Приехали вечером, после бомбежки, в Москве была светомаскировка.

Наш дом не пострадал. Но войдя в квартиру, я не ощутила дома. Было как-то непривычно, хотя вся мебель и на месте. У нас иногда жили родители мужа, вот и сейчас они были здесь — встретили ласково. Начались рассказы. Наша не совсем достроенная дача сохранилась, но верный пес Прохор погиб. Когда его спрашивали: «Где Коля? А где Зося?», он переставал есть. А однажды ушел и не вернулся.

На следующее утро начались репетиции «Курантов» на родной сцене, где все так привычно. Но очень страшно было держать экзамен перед нашими «стариками», перед Немировичем-Данченко, перед Москвой. Волновались до жути, до дрожи в ногах.

Спектакль был принят горячо и зрителями, и прессой., Я смутно помню зрительный зал на этой второй премьере. Помню только, что он был парадным и в ложе правительства были гости.

Когда бывало правительство, меня проверяли перед выходом в кулисе «штатские» люди — проводили руками по бокам, нет ли оружия. Я же была дочерью «врага народа»! Ужасно было это; терпеть. У Ливанова долго осматривали деревянный наган, вынув его из кобуры. В декорациях было тесно от чужих — «штатских».

За первые четыре дня мы играли «Куранты» пять раз. Самой большой наградой нам было признание спектакля Владимиром Ивановичем. Обруганная рецензенткой в Саратове, я была счастлива похвалой моего-великого Учителя.
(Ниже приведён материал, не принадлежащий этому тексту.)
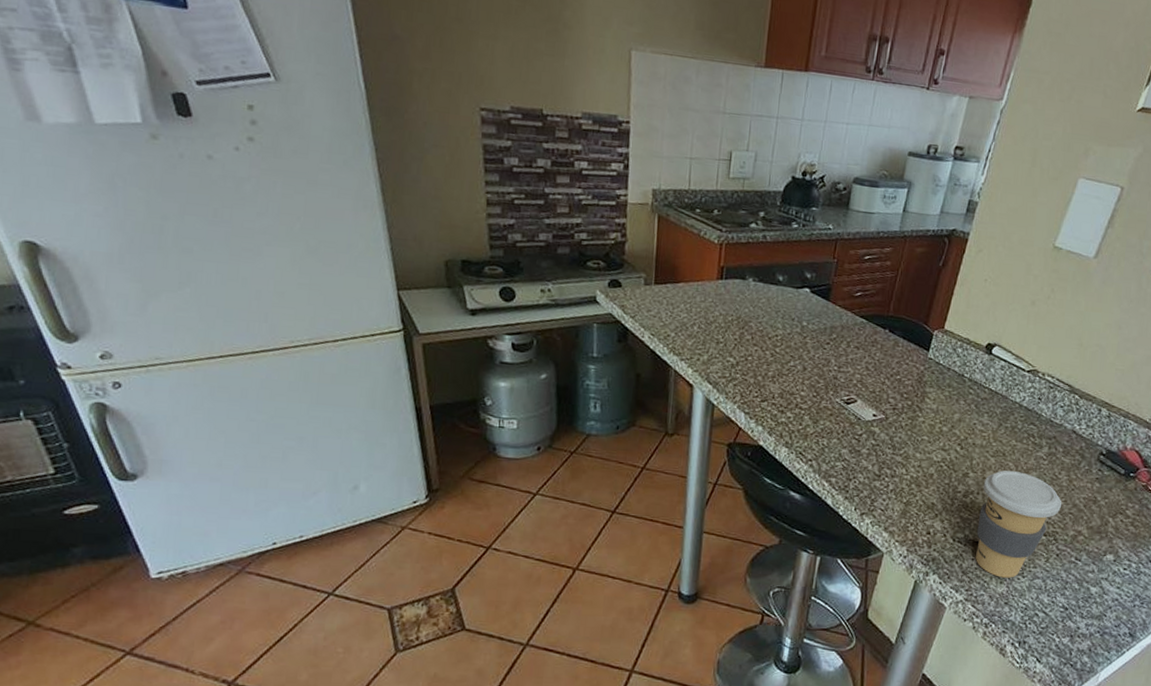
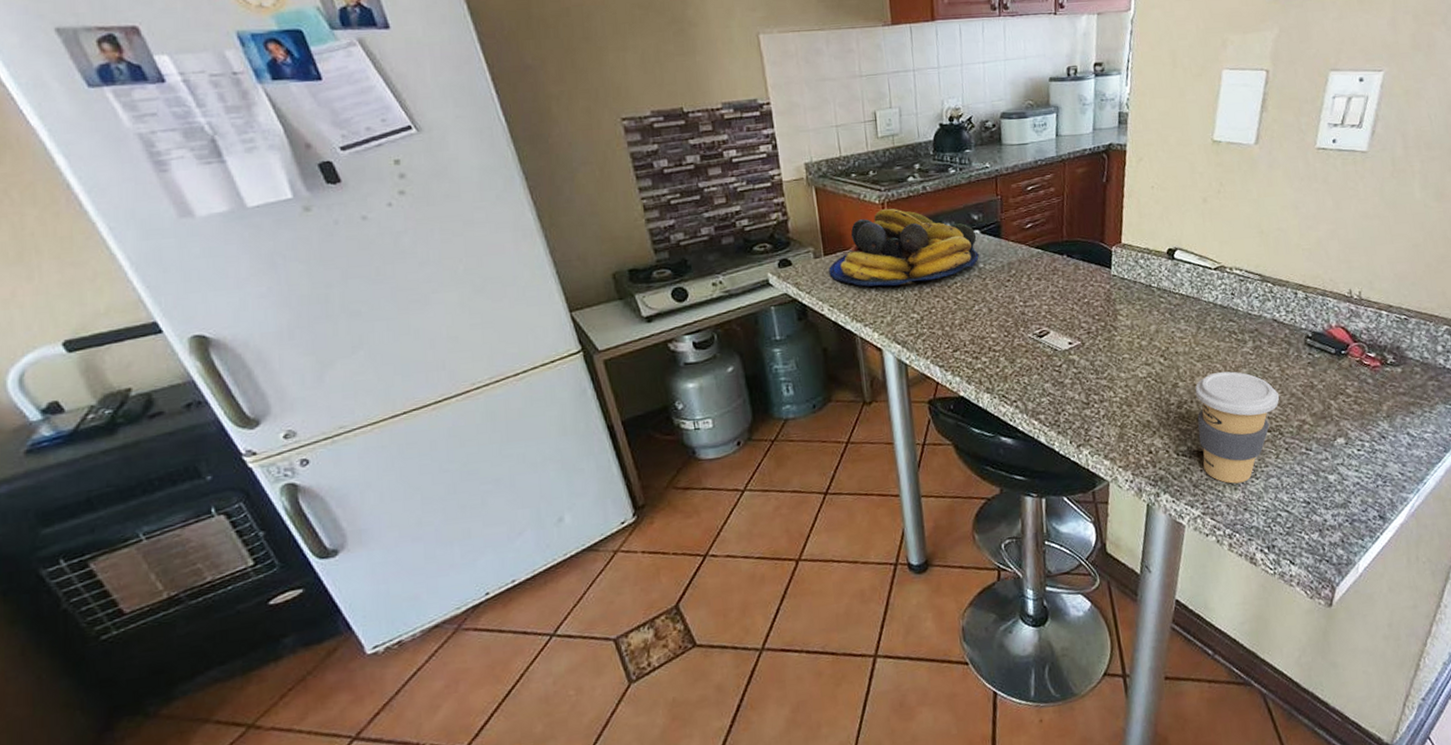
fruit bowl: none [656,249,806,329] -> present [829,208,979,287]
Через некоторое время в газете появилась коллективная рецензия каких-то уцелевших старух, якобы «старых большевичек», в которой они нападали на Грибова, упрекая его в недостоверности образа Ленина. Но истинная причина была в другом: в «Курантах» роль Сталина — эпизодическая (его в то время играл у нас грузинский артист Геловани, приглашаемый во все театры и в кинофильмы — он был очень похож). Нападки на Грибова были несправедливыми, а цель меркантильной.

Премьера «Фронта» тоже прошла с большим успехом. Состав был очень сильный: Москвин, Ливанов, Яншин, Чебан и много других хороших артистов.
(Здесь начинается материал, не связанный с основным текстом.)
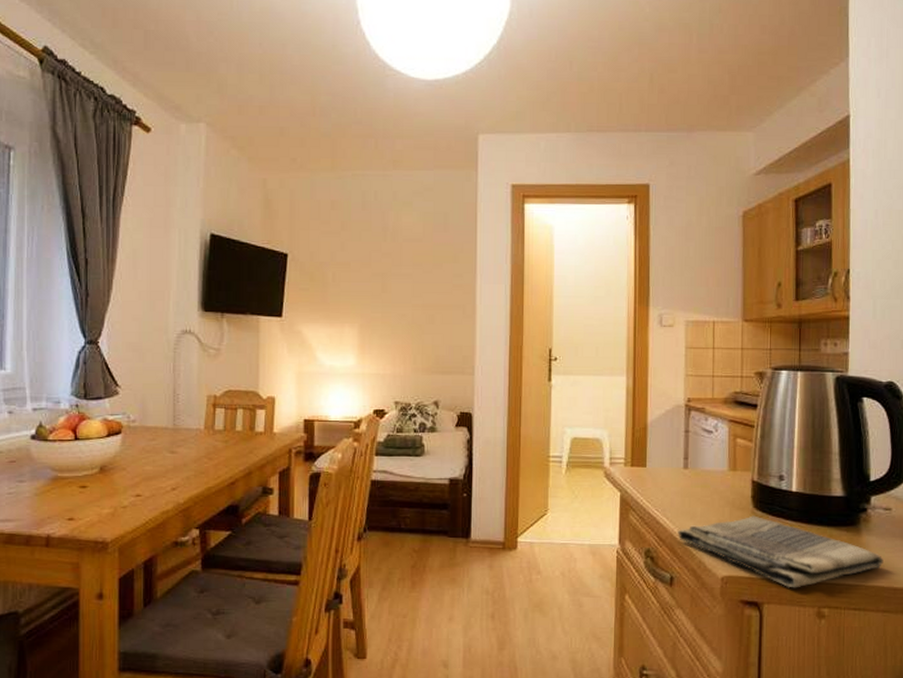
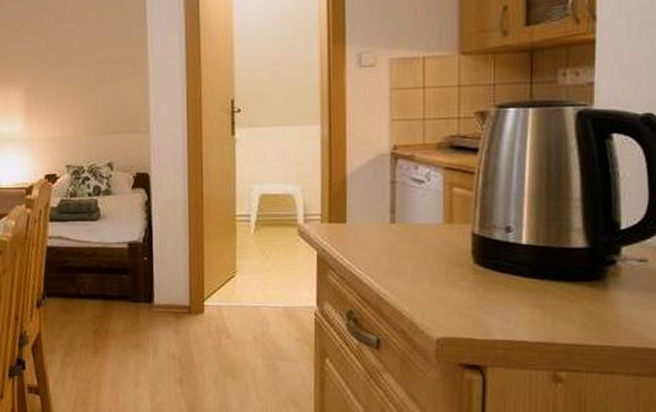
dish towel: present [677,515,884,588] -> none [384,272,637,350]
Во время моего одиночного житья в Москве произошло событие огромного для меня значения. Владимир Владимирович Дмитриев, всегда относившийся ко мне внимательно и дружески, а во время эвакуации особенно, повел меня к Ольге Леонардовне. Не с визитом, не официально, а ввел меня в дом. И меня приняли. Постепенно я стала «своей» для Ольги Леонардовны и для Софьи Ивановны (о ней я уже писала). И так продолжалось долго — до конца жизни этой необыкновенной женщины, артистки, а потом и Софы, в 1967 году.
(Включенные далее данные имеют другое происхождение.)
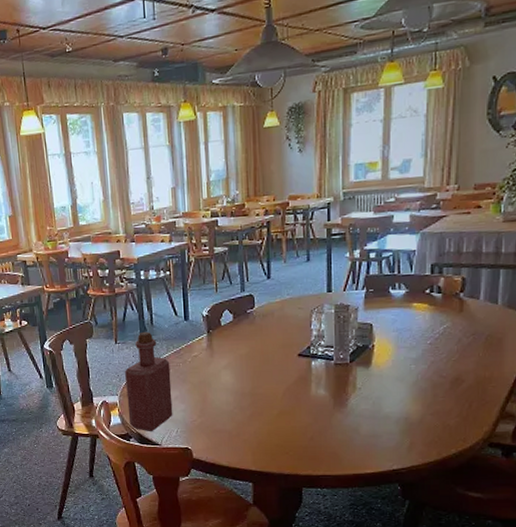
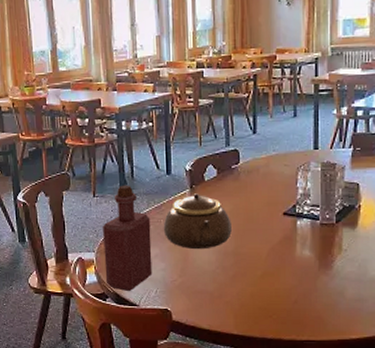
teapot: none [182,338,248,391] -> present [163,193,232,250]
Володя Дмитриев был очень дружен с Ольгой Леонардовной, подолгу живал у нее в доме в Москве и в Гурзуфе вместе с женой Мариной. Дружба их была на равных, несмотря на огромную разницу в возрасте. Они могли отчаянно спорить о театре, о живописи, о литературе, вскипая одинаково темпераментно даже по пустякам. Но как же они оба глубоко и нежно любили друг друга! Я думаю, что не ошибусь, если скажу, что у Дмитриева не было человека ближе, перед кем бы он был так открыт, кому бы он так доверял. А был он, по природе своей, и замкнут, и очень сдержан.

Во время налетов ужинали у Ольги Леонардовны в передней, где заранее элегантно накрывался маленький столик, придвинутый к сундуку, — только маленькие тарелки и графинчик, когда бывала «влага».

В свободные вечера я с радостью бывала в этом необыкновенном доме, почти всегда — до бомбежки. Ольга Леонардовна и Дмитриев оригинально развлекались — они вслух читали поваренную книгу Елены Молоховец и со всей серьезностью обсуждали меню обедов и ужинов, горячо споря, а потом шли в переднюю и с аппетитом ели вареную, иногда и печеную картошку или еще что-нибудь совсем не «по Молоховцу».